Monday, March 30, 2009

Let's Stay In Touch (February 12th, 2009) Shakopee Valley News

I am turning into an old man, or at least middle aged. I don’t like it, and I ‘m fighting it every stuttered step. I will have my fiftieth birthday this summer and I must tell you I find it a bit unsettling. I exercise irregularly, I eat healthy sometimes, and I could lose a few pounds. I am beginning to be mindful of my mortality. When I was a kid, my friend Mark had a saying for any dire circumstance we found ourselves in “Well, we’re not going to die.” With that proclamation everything was put in perspective; we knew everything was going to be O.K. Back in the ‘70’s in Belle Plaine we thought we were immortal. I don’t feel that anymore. When I hit fifty years of age I will finally accept being in the middle aged category. You see I plan on living to one-hundred, so naturally I had to wait until fifty to be called middle aged.

A couple weeks ago one of my high school classmates exited before he reached that middle age marker. Tim was one of the 101 of us who graduated in 1977 from Belle Plaine High. Back then we thought that Shakopee was the beginning of the “cities”. Our class was the largest ever to go through the Belle Plaine schools – a small class by today’s standards. Back then you knew everyone’s name, which was no trick. Most of us even had nicknames – some had more than one. The real challenge of staying in touch came years later. I knew Tim but I had lost touch with him. We exchanged pleasantries when we would see each other at a class reunion, or maybe the county fair, but I am sorry to say it didn’t go much further. Now it’s too late. He’s gone and I don’t know why. But, I don’t need to. That’s not my concern.
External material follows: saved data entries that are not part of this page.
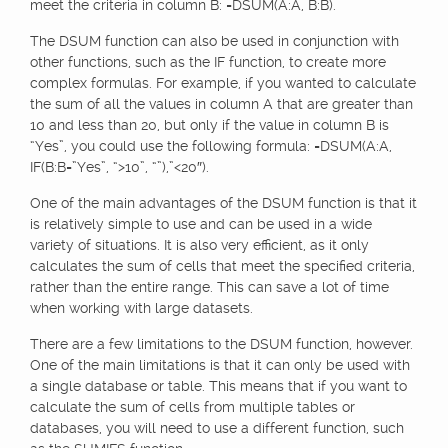
meet the criteria in column B: =DSUM(A:A, B:B).
The DSUM function can also be used in conjunction with
other functions, such as the IF function, to create more
complex formulas. For example, if you wanted to calculate
the sum of all the values in column A that are greater than
10 and less than 20, but only if the value in column B is
“Yes”, you could use the following formula: =DSUM(A:A,
IF(B:B=”Yes”, “>10”, “”),”<20″).
One of the main advantages of the DSUM function is that it
is relatively simple to use and can be used in a wide
variety of situations. It is also very efficient, as it only
calculates the sum of cells that meet the specified criteria,
rather than the entire range. This can save a lot of time
when working with large datasets.
There are a few limitations to the DSUM function, however.
One of the main limitations is that it can only be used with
a single database or table. This means that if you want to
calculate the sum of cells from multiple tables or
databases, you will need to use a different function, such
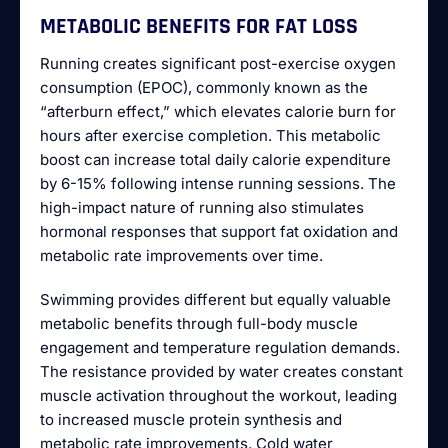
METABOLIC BENEFITS FOR FAT LOSS
Running creates significant post-exercise oxygen
consumption (EPOC), commonly known as the
“afterburn effect,” which elevates calorie burn for
hours after exercise completion. This metabolic
boost can increase total daily calorie expenditure
by 6-15% following intense running sessions. The
high-impact nature of running also stimulates
hormonal responses that support fat oxidation and
metabolic rate improvements over time.
Swimming provides different but equally valuable
metabolic benefits through full-body muscle
engagement and temperature regulation demands.
The resistance provided by water creates constant
muscle activation throughout the workout, leading
to increased muscle protein synthesis and
metabolic rate improvements. Cold water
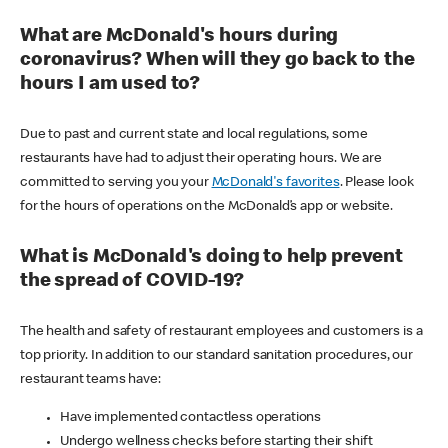
What are McDonald's hours during
coronavirus? When will they go back to the
hours I am used to?
Due to past and current state and local regulations, some
restaurants have had to adjust their operating hours. We are
committed to serving you your
McDonald's favorites
. Please look
for the hours of operations on the McDonald’s app or website.
What is McDonald's doing to help prevent
the spread of COVID-19?
The health and safety of restaurant employees and customers is a
top priority. In addition to our standard sanitation procedures, our
restaurant teams have:
Have implemented contactless operations
Undergo wellness checks before starting their shift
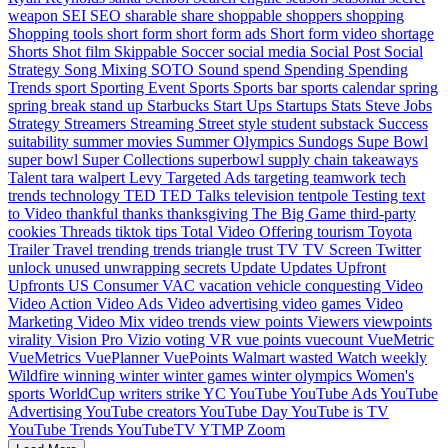
weapon
SEI
SEO
sharable
share
shoppable
shoppers
shopping
Shopping tools
short form
short form ads
Short form video
shortage
Shorts
Shot film
Skippable
Soccer
social media
Social Post
Social
Strategy
Song Mixing
SOTO
Sound
spend
Spending
Spending
Trends
sport
Sporting Event
Sports
Sports bar
sports calendar
spring
spring break
stand up
Starbucks
Start Ups
Startups
Stats
Steve Jobs
Strategy
Streamers
Streaming
Street style
student
substack
Success
suitability
summer movies
Summer Olympics
Sundogs
Supe Bowl
super bowl
Super Collections
superbowl
supply chain
takeaways
Talent
tara walpert Levy
Targeted Ads
targeting
teamwork
tech
trends
technology
TED
TED Talks
television
tentpole
Testing
text
to Video
thankful
thanks
thanksgiving
The Big Game
third-party
cookies
Threads
tiktok
tips
Total Video Offering
tourism
Toyota
Trailer
Travel
trending
trends
triangle
trust
TV
TV Screen
Twitter
unlock
unused
unwrapping secrets
Update
Updates
Upfront
Upfronts
US Consumer
VAC
vacation
vehicle conquesting
Video
Video Action
Video Ads
Video advertising
video games
Video
Marketing
Video Mix
video trends
view points
Viewers
viewpoints
virality
Vision Pro
Vizio
voting
VR
vue points
vuecount
VueMetric
VueMetrics
VuePlanner
VuePoints
Walmart
wasted
Watch
weekly
Wildfire
winning
winter
winter games
winter olympics
Women's
sports
WorldCup
writers strike
YC
YouTube
YouTube Ads
YouTube
Advertising
YouTube creators
YouTube Day
YouTube is TV
YouTube Trends
YouTubeTV
YTMP
Zoom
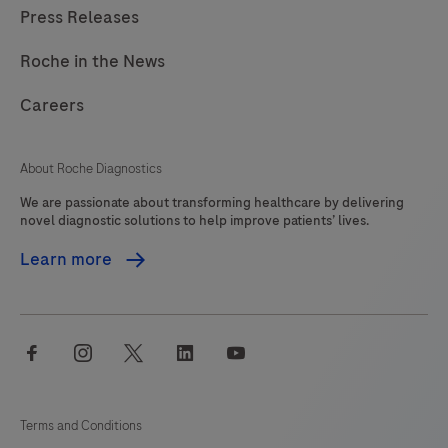
Press Releases
Roche in the News
Careers
About Roche Diagnostics
We are passionate about transforming healthcare by delivering
novel diagnostic solutions to help improve patients’ lives.
Learn more
facebook
instagram
twitter
linkedin
youtube
Terms and Conditions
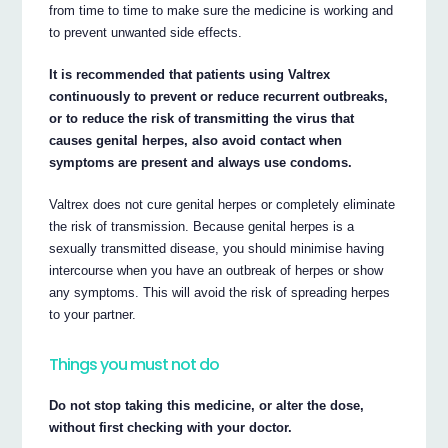
from time to time to make sure the medicine is working and
to prevent unwanted side effects.
It is recommended that patients using Valtrex
continuously to prevent or reduce recurrent outbreaks,
or to reduce the risk of transmitting the virus that
causes genital herpes, also avoid contact when
symptoms are present and always use condoms.
Valtrex does not cure genital herpes or completely eliminate
the risk of transmission. Because genital herpes is a
sexually transmitted disease, you should minimise having
intercourse when you have an outbreak of herpes or show
any symptoms. This will avoid the risk of spreading herpes
to your partner.
Things you must not do
Do not stop taking this medicine, or alter the dose,
without first checking with your doctor.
But, what has become clearer to me now – is that maintaining friendships is more important than any job or any task; it is worth any effort it might take. I am not going to pretend that Tim and I were close – we weren’t. We did receive our first communion together, we were confirmed at the same time, we were disciplined by the same nuns, and we fought with each other while playing floor hockey in Mr. Miller’s Physical Education Class, and then sometime over the last thirty years we went our separate ways. It often happens that way. I knew Tim for over forty-five years. I don’t know - that seems like a long time, long enough to stay in touch when you live in the same county all your life. I’ll take the blame. I didn’t do a very good job of holding up my end of the relationship. My Dad used to say “Go the extra mile, what will it hurt?” With Tim I never found out.

So I went to Tim’s wake. I rode down there with Jim (another guy I have known for a long time). It was so crowded we couldn’t get in to the funeral home. I was glad to see that. Tim deserved it. So a couple of us went uptown (or downtown Belle Plaine if you prefer) and had a beer. We talked of Tim, our kids, our parents (living and deceased), and the “glory days.”

The next day I made a few phone calls, wrote a few letters and promised myself that I would do a better job of staying in touch. After all, I only have fifty years to get the job done.